British households paying extra £45 to line ‘pockets of vampire energy funds in Qatar and China’

Close-up of flames on gas hob
Gas charges have increased 38 per cent from £118 a year in 2021, to £163.69 from April 1 - Moment RF

An extra £45 a year charged to British householders is lining the pockets of ‘vampire’ energy funds in Qatar and China, new analysis suggests.

Charges added on to household energy bills for running the gas network infrastructure have increased 38 per cent from £118 a year in 2021, to £163.69 from April 1.

This is significantly above an inflationary linked increase of nearly 18 per cent, according to a new report from data analysis company Future Energy Associates.

Price rises

The price rises are signed off by Ofgem following negotiations with the gas distribution networks, most of which are ultimately owned by foreign companies, according to campaign group Warm This Winter.

These include National Gas, which owns and operates the main transmission network, and Cadent, which oversees more than 80,000 miles of distribution pipes.

Both are part–owned by Macquarie, the Australian financial services giant which has been criticised over its ownership of Thames and Southern Water.

The other companies in the gas distribution network are ultimately owned by 11 firms, including sovereign wealth funds the China Investment Corporation, and the Qatar Investment Authority.

The network charges will go towards funding new infrastructure investment, including an ongoing programme to replace steel pipes with plastic ones that can carry hydrogen, which the gas industry is backing as a greener fuel.

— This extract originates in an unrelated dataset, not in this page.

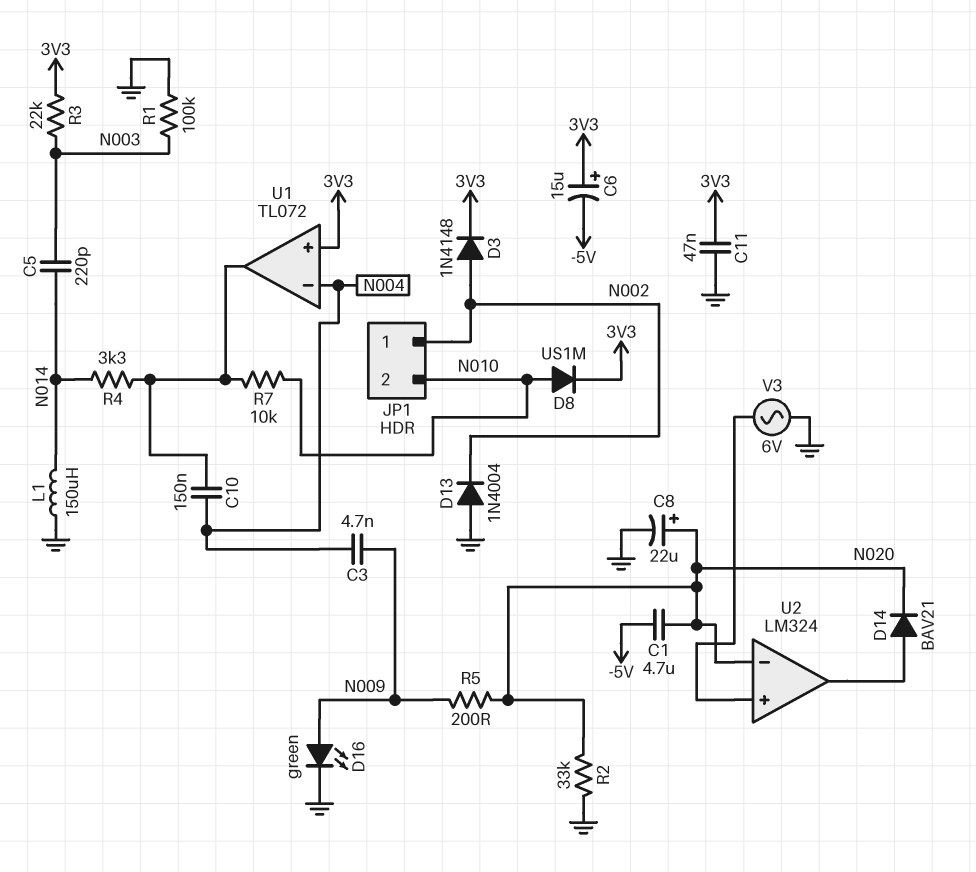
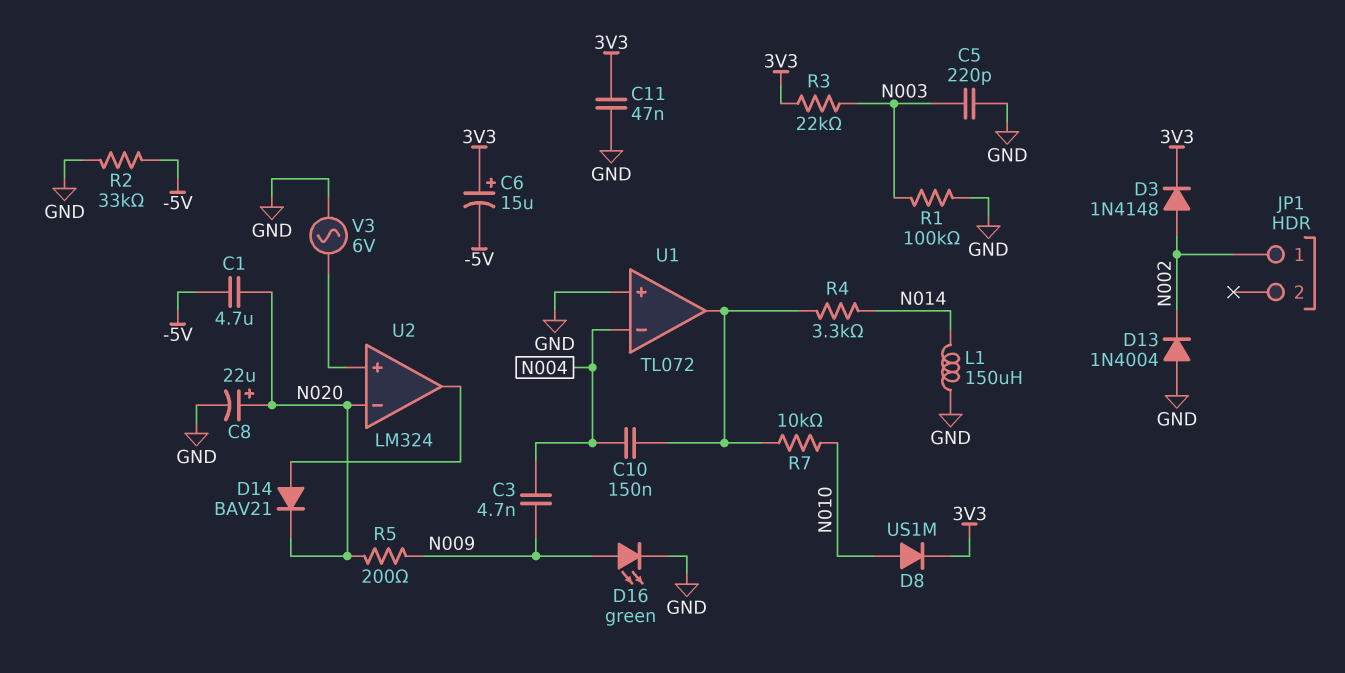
C5: 220pF (N003, N014) -> 220pF (GND, N003)
JP1 pin 2: N010 -> none
R2: 33k (GND, N020) -> 33k (-5V, GND)
U1 pin in+: 3V3 -> GND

Close Up Of Smart Energy Meter In Kitchen Measuring Electricity And Gas Use
The price rises are signed off by Ofgem following negotiations with the gas distribution networks - iStockphoto

Warm This Winter, a coalition of more than 40 charities, including the Women’s Institute and CPRE, said the gas distribution network companies effectively operate as “natural monopolies,” which can tip negotiations with Ofgem in their favour.

It criticised firms’ reliance on long--term forecasting, as well as an “informational advantage” over the way it calculates costs, that could result in “unjustifiably high prices for consumers and excess profits for the companies.”

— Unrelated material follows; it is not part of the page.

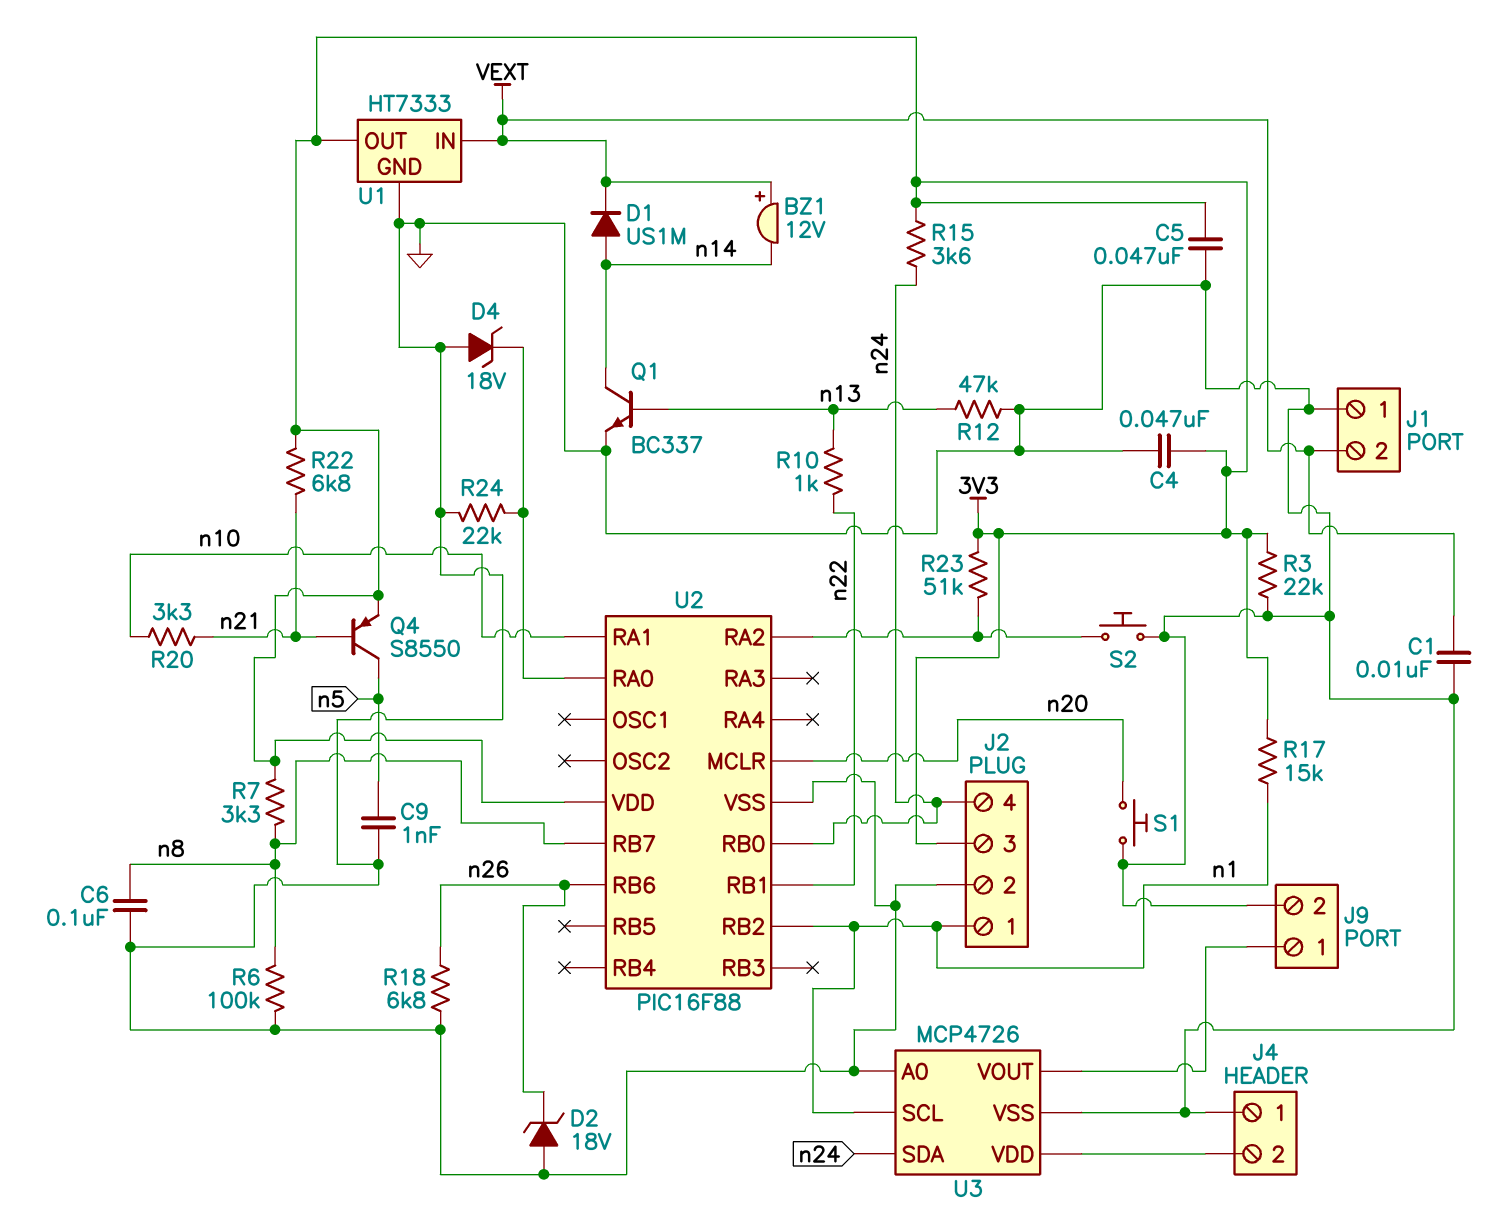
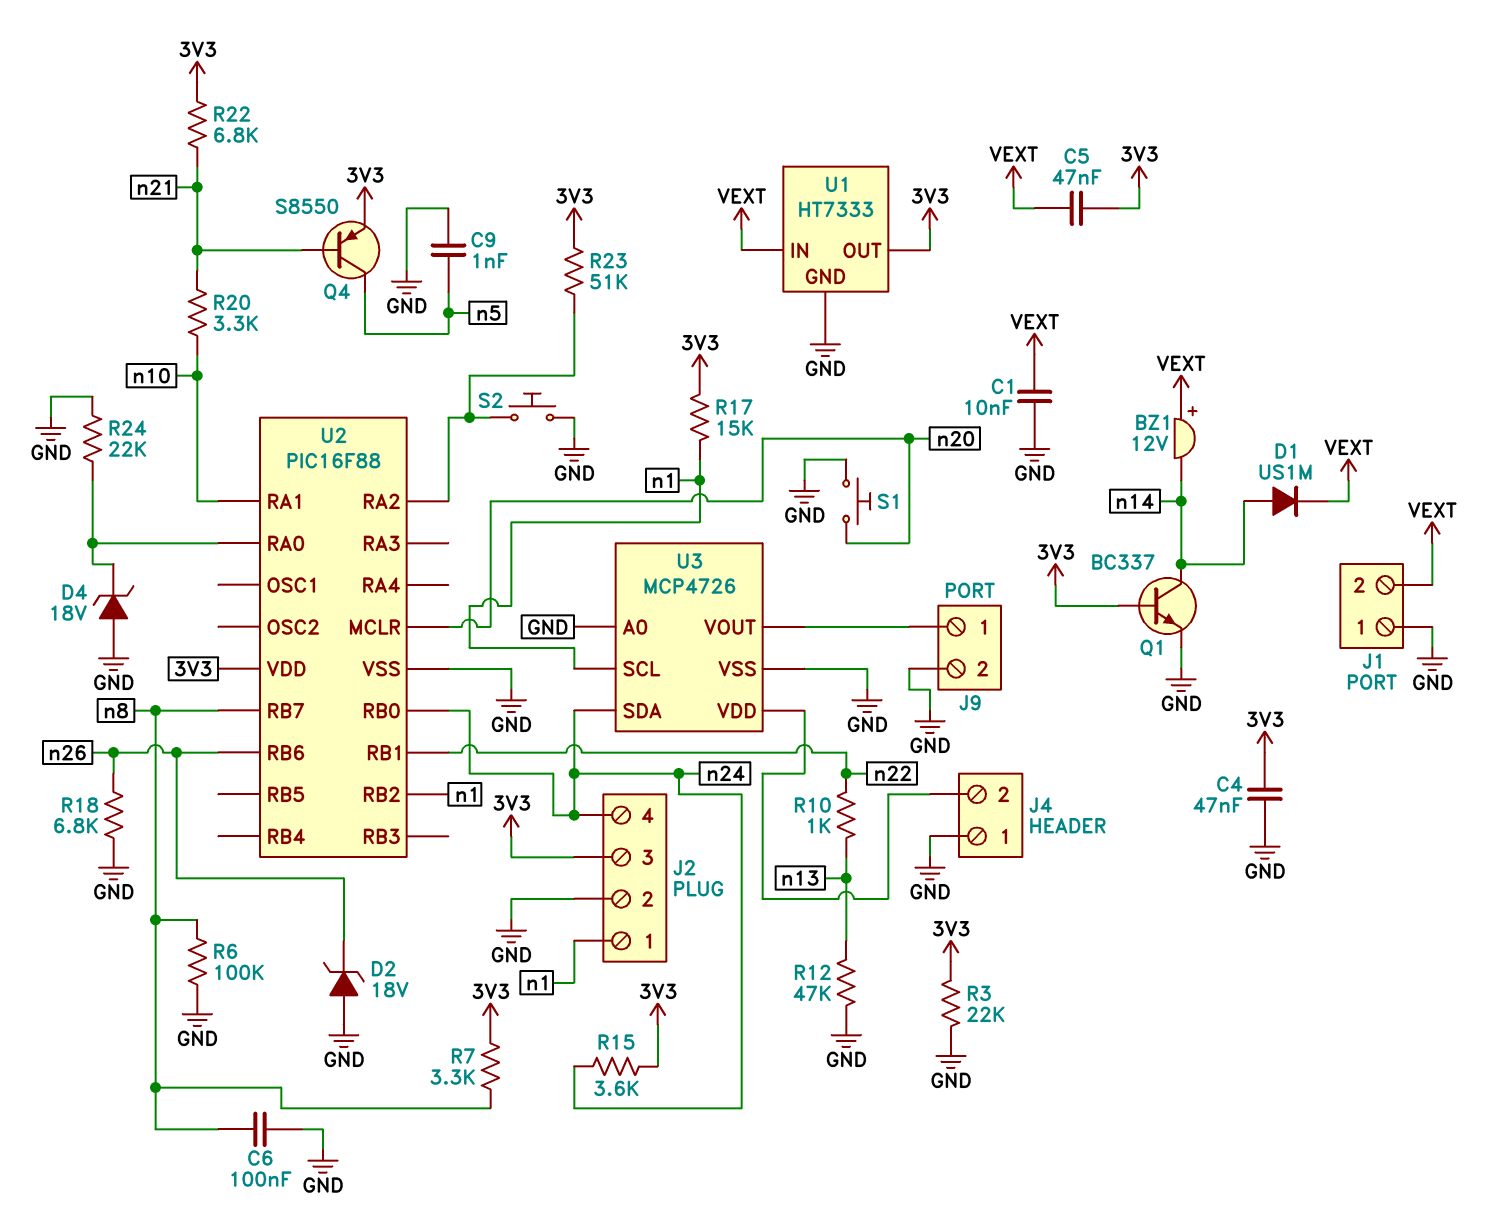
C5: 47nF (3V3, GND) -> 47nF (3V3, VEXT)
Q1: NPN BC337 (B n13, C n14, E GND) -> NPN BC337 (B 3V3, C n14, E GND)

Simon Francis, a coordinator of the End Fuel Poverty Coalition, said negotiations between Ofgem and the gas networks should be made more transparent to stop “vampire funds sucking cash out of hard working families’ pockets.”

“This web of international investors with deep pockets and influence are heaping pain on the nation’s households,” he said.

‘Broken energy system’

Fiona Waters from Warm This Winter said: “Once again the British public is being gaslighted by an opaque and broken energy system which sees huge amounts of obscene profits going overseas and inflates bills for ordinary people.”

A spokesperson for the UK’s gas network operators said the network charges covered the cost of maintaining and improving the infrastructure and would allow them to mobilise billions of expenditure and investment.

“As regulated businesses, UK gas network operators’ returns are consistent with a methodology set by Ofgem.

“This essential investment – alongside the thousands of staff employed nationwide – ensure safe, sustainable, and reliable networks that deliver the energy that communities need now, and on into a decarbonised future.”

An Ofgem spokesperson said: “Our analysis shows that recent increases are driven by high inflation and recovery of the necessary costs to protect consumers from the impacts of the gas crisis in 2021/22.

“Our priority is to protect consumers now and in the future. Price controls are set to ensure gas networks provide a safe and secure supply of energy, can attract the investment needed to improve the system while ensuring profits are fair and reasonable.

“Each price review is subject to extensive consultation and stakeholder engagement at every stage of the process to ensure full transparency.”